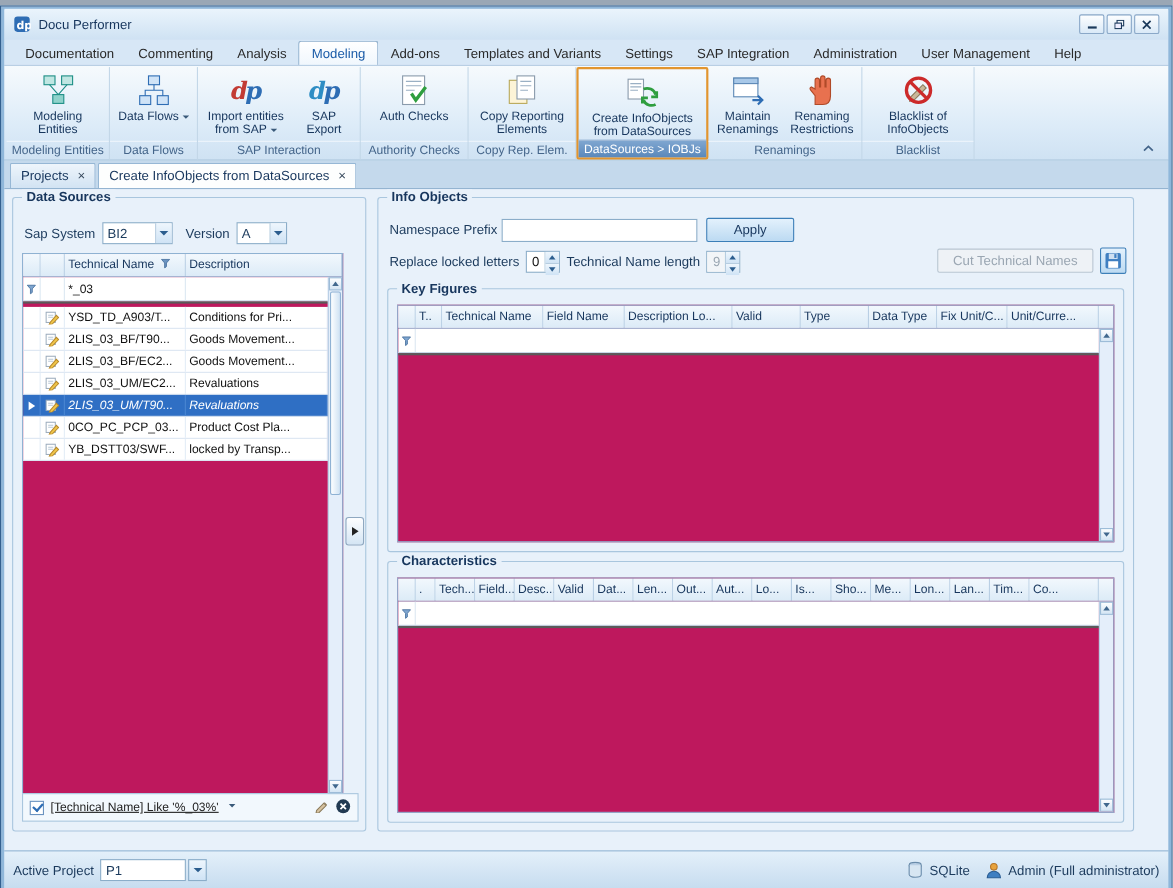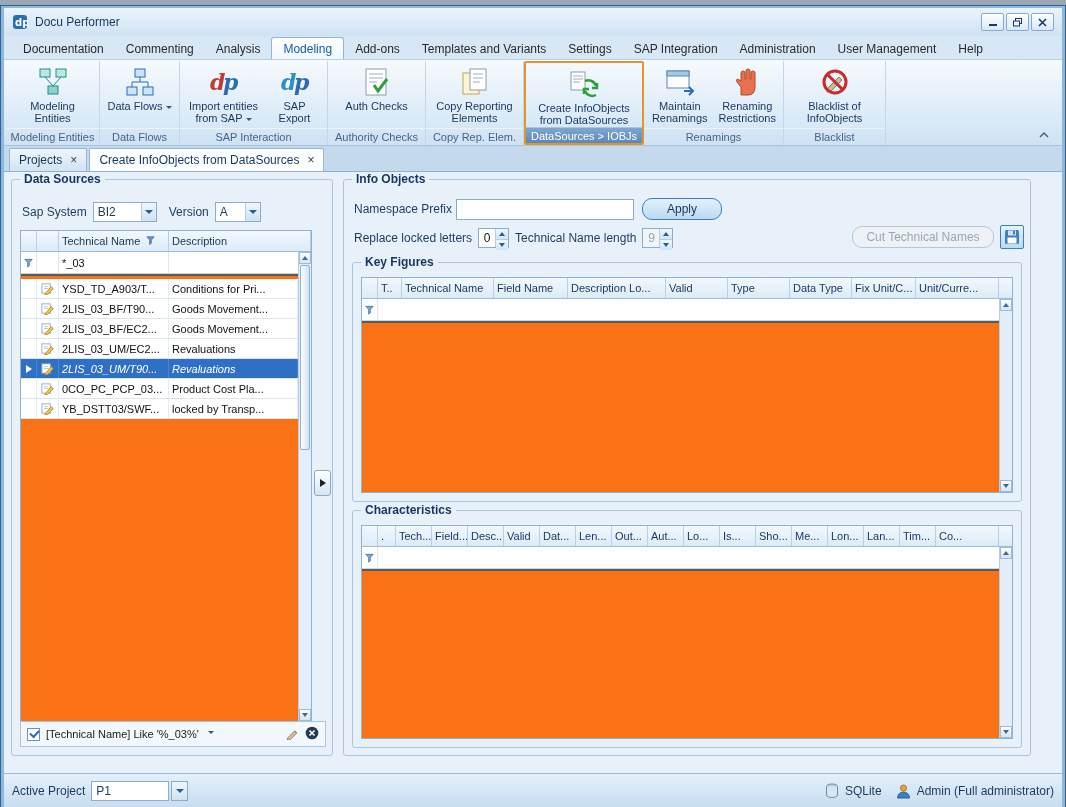--- a/index.html
+++ b/index.html
@@ -60,37 +60,37 @@
   .gcap { position:absolute; top:-8px; left:8px; background:#e8f1fa; padding:0 4px;
     font-weight:bold; color:#17365d; font-size:12px; white-space:nowrap; }
 
   
   .combo { display:flex; height:20px; border:1px solid #8badc9; background:#fff; align-items:stretch; }
   .combo .cval { padding:2px 4px; font-size:12px; flex:1; white-space:nowrap; overflow:hidden; }
   .combo .cbtn { width:15px; border-left:1px solid #b6cde0; background:linear-gradient(#eef6fd,#cfe3f5);
     display:flex; align-items:center; justify-content:center; }
   .tri-down { border:4px solid transparent; border-top:4px solid #2b5d8e; margin-top:4px; }
   .textbox { border:1px solid #8badc9; background:#fff; height:21px; font:12px "Liberation Sans",sans-serif; padding:0 4px; }
-  .btn { border:1px solid #3c7fb8; border-radius:10px; background:linear-gradient(#e3f1fc,#bcdaf2);
+  .btn { border:1px solid #3c7fb8; border-radius:2px; background:linear-gradient(#e3f1fc,#bcdaf2);
     font-size:12px; color:#17365d; height:22px; padding:0 4px; }
   .btn.disabled { border-color:#b9c6d2; background:#eef2f6; color:#9aa6b2; }
   .iconbtn { width:24px; height:24px; border:1px solid #3c7fb8; border-radius:2px;
     background:linear-gradient(#e3f1fc,#bcdaf2); display:flex; align-items:center; justify-content:center; }
   .spin { display:flex; border:1px solid #8badc9; background:#fff; height:20px; }
   .spin .val { width:16px; text-align:center; font-size:12px; line-height:18px; color:#111; }
   .spin .arrows { width:13px; display:flex; flex-direction:column; border-left:1px solid #b6cde0; }
   .spin .arrows div { flex:1; display:flex; align-items:center; justify-content:center;
     background:linear-gradient(#eef6fd,#cfe3f5); }
   .spin .arrows div + div { border-top:1px solid #b6cde0; }
   .tri-up-s { border:3px solid transparent; border-bottom:4px solid #2b5d8e; margin-bottom:3px; }
   .tri-down-s { border:3px solid transparent; border-top:4px solid #2b5d8e; margin-top:3px; }
   .spin.disabled .val { color:#9aa6b2; background:#f2f5f8; }
 
   
-  .grid { position:absolute; border:1px solid #8fb2d2; background:#f97316; overflow:hidden; }
+  .grid { position:absolute; border:1px solid #8fb2d2; background:#be185d; overflow:hidden; }
   .ghead { display:flex; height:21px; background:linear-gradient(#f2f8fd,#dcebf7); border-bottom:1px solid #9dbcd8; }
   .hc, .corner { border-right:1px solid #b9cfe4; font-size:11px; color:#17365d; padding:4px 3px 0;
     white-space:nowrap; overflow:hidden; background:linear-gradient(#f2f8fd,#dcebf7); }
   .corner { width:16px; flex:none; padding:0; }
   .hcells { flex:1; display:flex; }
   .frow { display:flex; height:22px; background:#fff; align-items:center; }
   .fcell { border-right:1px solid #dce8f2; height:100%; display:flex; align-items:center; padding:8px 3px;
     font-size:11px; color:#111; }
   .fcorner { width:16px; flex:none; justify-content:center; }
   .sepline { height:2px; background:#5a5a5a; }
@@ -115,21 +115,21 @@
   .grow .c { height:100%; display:flex; align-items:center; padding:0 3px; font-size:11px; color:#111;
     border-right:1px solid #e3edf7; white-space:nowrap; overflow:hidden; }
   .grow .c.ds-c-ind { justify-content:center; padding:0; }
   .grow .c.ds-c-ic { justify-content:center; padding:0; }
   .grow.selected { background:#2f6fc4; }
   .grow.selected .c { color:#fff; border-right-color:#4a85d2;font-style:italic; }
   .row-tri { display:none; border:4px solid transparent; border-left:6px solid #1a1a1a; margin-left:4px; }
   .grow.selected .row-tri { display:block; border-left-color:#ffffff; }
 
   .ds-footer { position:absolute; left:8px; bottom:8px; width:306px; height:26px; background:#f2f8fd;
-    border:1px solid #a9c6de; display:flex; align-items:center; gap:6px; padding:0 6px; font-size:11px; color:#222; }
+    border:1px solid #a9c6de; display:flex; align-items:center; gap:6px; padding:0 6px; font-size:11px; color:#222;text-decoration:underline; }
   .checkbox { width:13px; height:13px; border:1px solid #6a93c0; background:#fff; position:relative; flex:none; }
   .checkbox.checked:after { content:""; position:absolute; left:2px; top:1px; width:7px; height:4px;
     border-left:2px solid #2e6db4; border-bottom:2px solid #2e6db4; transform:rotate(-48deg); }
   .transferbtn { position:absolute; left:302px; top:290px; width:17px; height:26px; border:1px solid #8fa8c0;
     border-radius:3px; background:linear-gradient(#fdfeff,#d4e5f4); display:flex; align-items:center; justify-content:center; }
   .tri-right { border:4px solid transparent; border-left:6px solid #222; margin-left:5px; }
 
   
   .io-row1 { position:absolute; left:10px; top:18px; display:flex; align-items:center; }
   .io-row2 { position:absolute; left:10px; top:48px; display:flex; align-items:center; gap:6px; }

-- Exercise brief --
Look above for the line with "font-size:12px; color:#17365d; height:22px;" and the line with "width:13px; display:flex; flex-direction:column;". Write out those two lines and all the lines between them, exactly, and no others.

-- Result of the task --
     font-size:12px; color:#17365d; height:22px; padding:0 4px; }
   .btn.disabled { border-color:#b9c6d2; background:#eef2f6; color:#9aa6b2; }
   .iconbtn { width:24px; height:24px; border:1px solid #3c7fb8; border-radius:2px;
     background:linear-gradient(#e3f1fc,#bcdaf2); display:flex; align-items:center; justify-content:center; }
   .spin { display:flex; border:1px solid #8badc9; background:#fff; height:20px; }
   .spin .val { width:16px; text-align:center; font-size:12px; line-height:18px; color:#111; }
   .spin .arrows { width:13px; display:flex; flex-direction:column; border-left:1px solid #b6cde0; }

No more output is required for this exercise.